Work task
Report only how many lines of the records contain the word "SQUARE".

Supplied entries
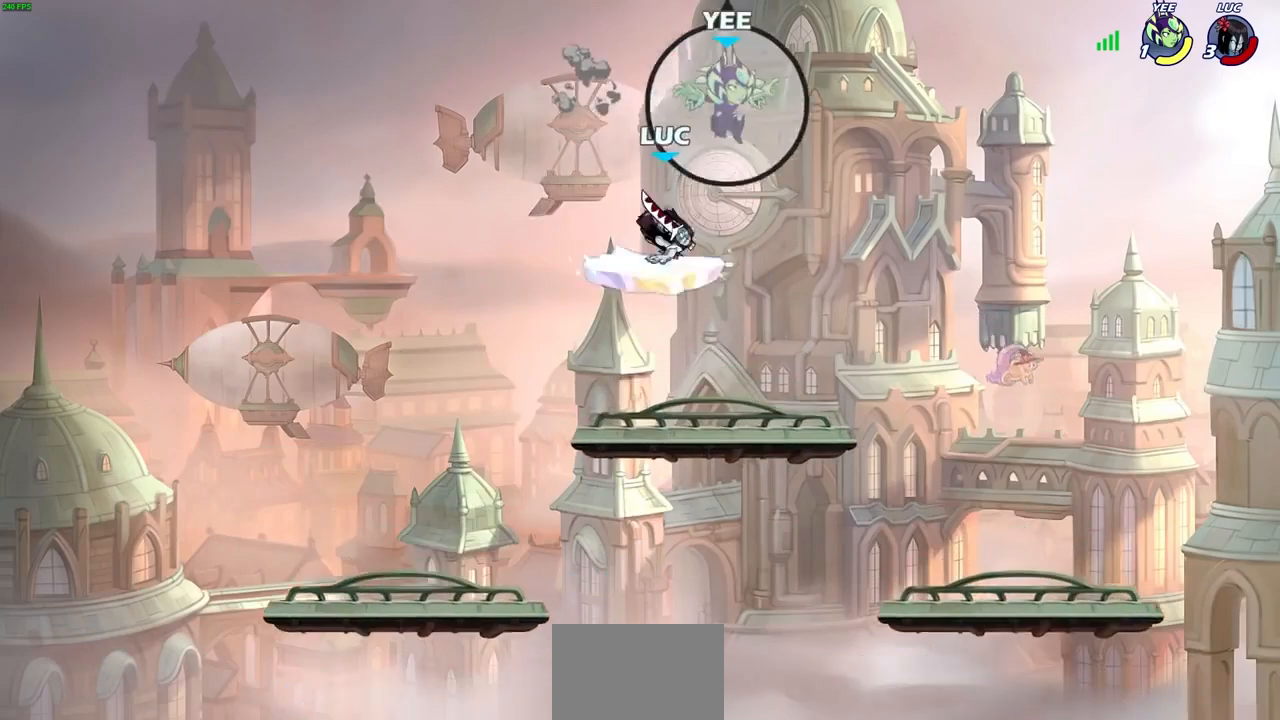
{"buttons": [], "left_stick": "center", "right_stick": "center", "events": [[467, "CIRCLE", "up"], [500, "left_stick", "center"]]}
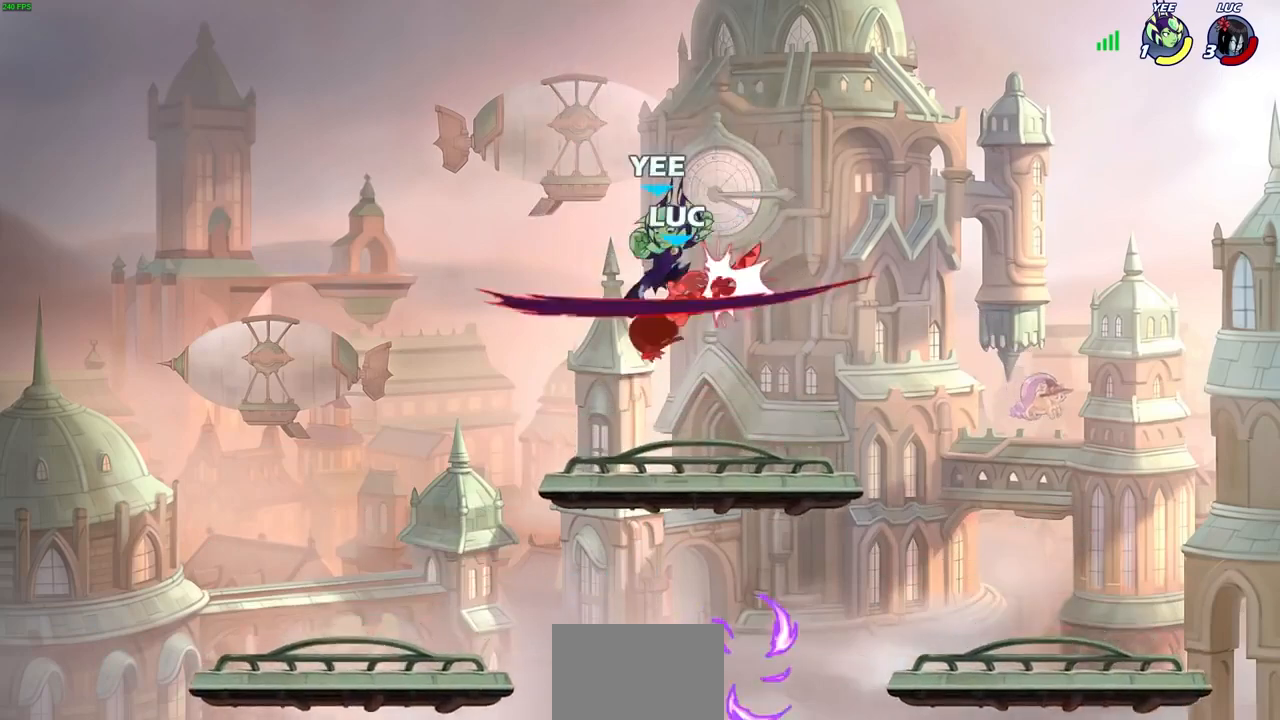
{"buttons": [], "left_stick": "down-right", "right_stick": "center", "events": [[400, "left_stick", "right"], [467, "left_stick", "down-right"]]}
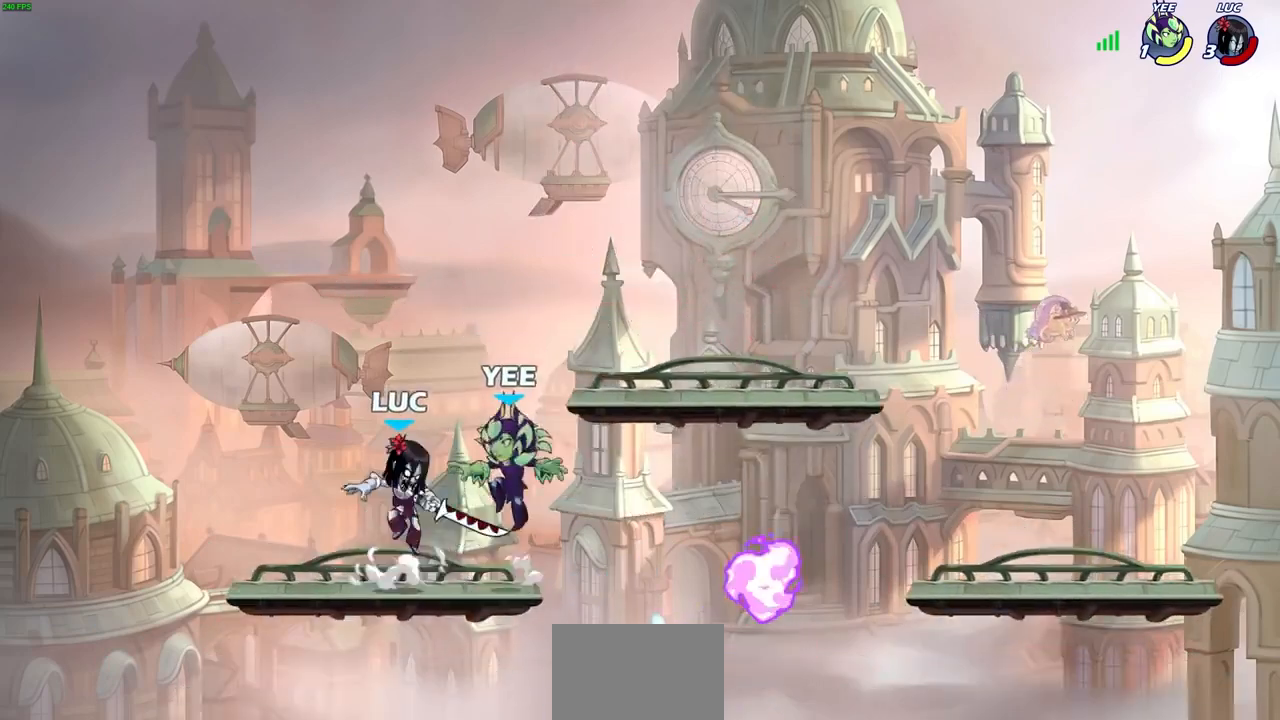
{"buttons": [], "left_stick": "right", "right_stick": "center", "events": [[67, "SQUARE", "down"], [67, "left_stick", "right"], [167, "SQUARE", "up"]]}
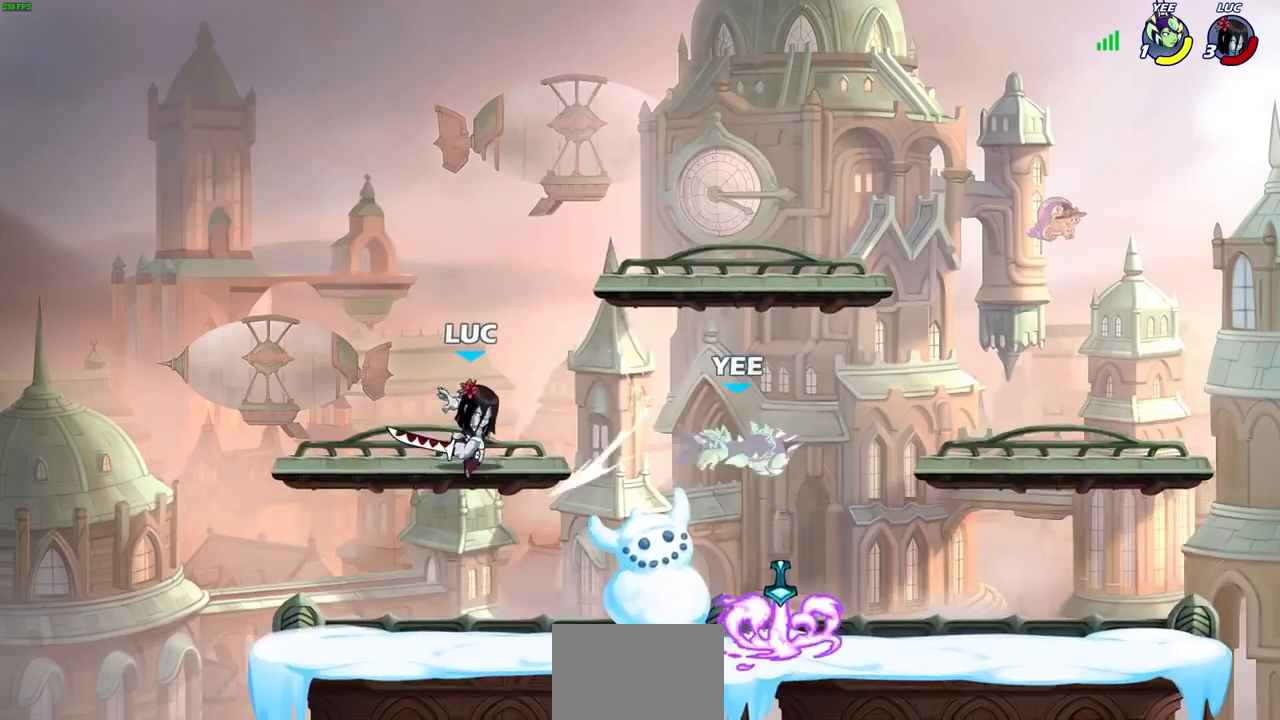
{"buttons": [], "left_stick": "center", "right_stick": "center", "events": [[33, "left_stick", "center"], [200, "left_stick", "right"], [267, "R1", "down"], [267, "R2", "down"], [300, "left_stick", "down-right"], [367, "R1", "up"], [367, "R2", "up"], [400, "left_stick", "center"]]}
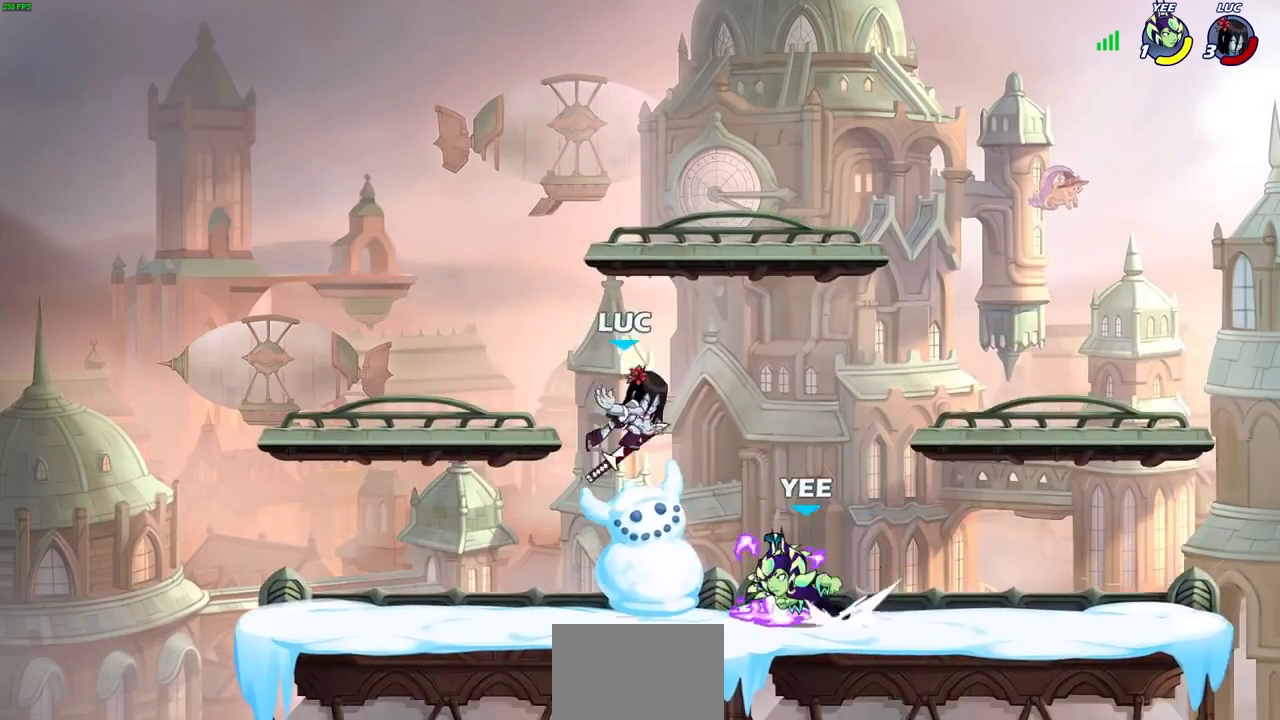
{"buttons": [], "left_stick": "center", "right_stick": "center", "events": [[267, "R1", "down"], [367, "SQUARE", "down"], [400, "R1", "up"], [433, "SQUARE", "up"]]}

Answer box
2